§ **Description of the task**: Print every line of the records below verbatim, keeping the original order.
# START OF Records for the task
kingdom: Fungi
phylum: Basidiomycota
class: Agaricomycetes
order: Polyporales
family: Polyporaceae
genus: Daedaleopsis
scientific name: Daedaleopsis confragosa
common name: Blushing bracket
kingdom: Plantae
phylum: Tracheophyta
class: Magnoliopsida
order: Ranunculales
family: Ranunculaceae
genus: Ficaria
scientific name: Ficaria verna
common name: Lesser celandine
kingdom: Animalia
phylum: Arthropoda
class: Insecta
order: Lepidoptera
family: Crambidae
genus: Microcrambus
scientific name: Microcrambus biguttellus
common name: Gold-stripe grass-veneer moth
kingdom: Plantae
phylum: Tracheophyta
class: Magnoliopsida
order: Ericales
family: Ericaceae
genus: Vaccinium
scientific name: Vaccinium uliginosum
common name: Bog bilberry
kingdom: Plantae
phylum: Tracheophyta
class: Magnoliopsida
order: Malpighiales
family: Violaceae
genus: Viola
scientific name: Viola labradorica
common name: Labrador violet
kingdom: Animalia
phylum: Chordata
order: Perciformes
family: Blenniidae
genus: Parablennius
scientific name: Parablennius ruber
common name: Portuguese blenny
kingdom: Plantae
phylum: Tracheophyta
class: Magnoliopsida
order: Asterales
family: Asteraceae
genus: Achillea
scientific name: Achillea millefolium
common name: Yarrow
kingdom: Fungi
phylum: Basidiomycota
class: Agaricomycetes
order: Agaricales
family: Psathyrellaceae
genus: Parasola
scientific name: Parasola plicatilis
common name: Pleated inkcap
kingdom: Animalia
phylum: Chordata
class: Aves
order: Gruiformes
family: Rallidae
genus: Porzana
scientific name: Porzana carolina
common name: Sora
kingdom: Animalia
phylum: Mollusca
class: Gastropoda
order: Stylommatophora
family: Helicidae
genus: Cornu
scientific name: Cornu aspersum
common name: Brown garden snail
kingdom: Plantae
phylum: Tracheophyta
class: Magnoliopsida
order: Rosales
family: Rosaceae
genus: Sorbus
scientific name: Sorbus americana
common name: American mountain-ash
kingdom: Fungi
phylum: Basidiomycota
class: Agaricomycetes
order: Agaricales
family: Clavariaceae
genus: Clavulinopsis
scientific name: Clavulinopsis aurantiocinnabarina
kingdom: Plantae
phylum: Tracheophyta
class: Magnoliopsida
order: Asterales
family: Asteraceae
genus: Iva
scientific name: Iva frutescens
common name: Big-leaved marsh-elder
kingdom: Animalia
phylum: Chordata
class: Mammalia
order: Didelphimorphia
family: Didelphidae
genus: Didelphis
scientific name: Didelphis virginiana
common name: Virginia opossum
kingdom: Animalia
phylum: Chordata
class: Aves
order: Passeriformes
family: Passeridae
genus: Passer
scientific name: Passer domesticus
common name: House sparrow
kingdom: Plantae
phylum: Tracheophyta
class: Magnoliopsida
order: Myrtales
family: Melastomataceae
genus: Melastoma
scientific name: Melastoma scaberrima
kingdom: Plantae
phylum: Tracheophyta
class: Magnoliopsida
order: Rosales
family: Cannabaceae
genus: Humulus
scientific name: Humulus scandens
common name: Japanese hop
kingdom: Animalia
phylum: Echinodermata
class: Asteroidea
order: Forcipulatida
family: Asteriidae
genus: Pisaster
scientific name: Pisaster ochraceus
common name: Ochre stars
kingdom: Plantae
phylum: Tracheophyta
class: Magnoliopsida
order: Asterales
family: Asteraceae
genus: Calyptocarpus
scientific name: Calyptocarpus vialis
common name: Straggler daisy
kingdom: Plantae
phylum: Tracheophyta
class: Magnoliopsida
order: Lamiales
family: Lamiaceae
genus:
# END OF Records for the task
§ **Worked solution**:
kingdom: Fungi
phylum: Basidiomycota
class: Agaricomycetes
order: Polyporales
family: Polyporaceae
genus: Daedaleopsis
scientific name: Daedaleopsis confragosa
common name: Blushing bracket
kingdom: Plantae
phylum: Tracheophyta
class: Magnoliopsida
order: Ranunculales
family: Ranunculaceae
genus: Ficaria
scientific name: Ficaria verna
common name: Lesser celandine
kingdom: Animalia
phylum: Arthropoda
class: Insecta
order: Lepidoptera
family: Crambidae
genus: Microcrambus
scientific name: Microcrambus biguttellus
common name: Gold-stripe grass-veneer moth
kingdom: Plantae
phylum: Tracheophyta
class: Magnoliopsida
order: Ericales
family: Ericaceae
genus: Vaccinium
scientific name: Vaccinium uliginosum
common name: Bog bilberry
kingdom: Plantae
phylum: Tracheophyta
class: Magnoliopsida
order: Malpighiales
family: Violaceae
genus: Viola
scientific name: Viola labradorica
common name: Labrador violet
kingdom: Animalia
phylum: Chordata
order: Perciformes
family: Blenniidae
genus: Parablennius
scientific name: Parablennius ruber
common name: Portuguese blenny
kingdom: Plantae
phylum: Tracheophyta
class: Magnoliopsida
order: Asterales
family: Asteraceae
genus: Achillea
scientific name: Achillea millefolium
common name: Yarrow
kingdom: Fungi
phylum: Basidiomycota
class: Agaricomycetes
order: Agaricales
family: Psathyrellaceae
genus: Parasola
scientific name: Parasola plicatilis
common name: Pleated inkcap
kingdom: Animalia
phylum: Chordata
class: Aves
order: Gruiformes
family: Rallidae
genus: Porzana
scientific name: Porzana carolina
common name: Sora
kingdom: Animalia
phylum: Mollusca
class: Gastropoda
order: Stylommatophora
family: Helicidae
genus: Cornu
scientific name: Cornu aspersum
common name: Brown garden snail
kingdom: Plantae
phylum: Tracheophyta
class: Magnoliopsida
order: Rosales
family: Rosaceae
genus: Sorbus
scientific name: Sorbus americana
common name: American mountain-ash
kingdom: Fungi
phylum: Basidiomycota
class: Agaricomycetes
order: Agaricales
family: Clavariaceae
genus: Clavulinopsis
scientific name: Clavulinopsis aurantiocinnabarina
kingdom: Plantae
phylum: Tracheophyta
class: Magnoliopsida
order: Asterales
family: Asteraceae
genus: Iva
scientific name: Iva frutescens
common name: Big-leaved marsh-elder
kingdom: Animalia
phylum: Chordata
class: Mammalia
order: Didelphimorphia
family: Didelphidae
genus: Didelphis
scientific name: Didelphis virginiana
common name: Virginia opossum
kingdom: Animalia
phylum: Chordata
class: Aves
order: Passeriformes
family: Passeridae
genus: Passer
scientific name: Passer domesticus
common name: House sparrow
kingdom: Plantae
phylum: Tracheophyta
class: Magnoliopsida
order: Myrtales
family: Melastomataceae
genus: Melastoma
scientific name: Melastoma scaberrima
kingdom: Plantae
phylum: Tracheophyta
class: Magnoliopsida
order: Rosales
family: Cannabaceae
genus: Humulus
scientific name: Humulus scandens
common name: Japanese hop
kingdom: Animalia
phylum: Echinodermata
class: Asteroidea
order: Forcipulatida
family: Asteriidae
genus: Pisaster
scientific name: Pisaster ochraceus
common name: Ochre stars
kingdom: Plantae
phylum: Tracheophyta
class: Magnoliopsida
order: Asterales
family: Asteraceae
genus: Calyptocarpus
scientific name: Calyptocarpus vialis
common name: Straggler daisy
kingdom: Plantae
phylum: Tracheophyta
class: Magnoliopsida
order: Lamiales
family: Lamiaceae
genus:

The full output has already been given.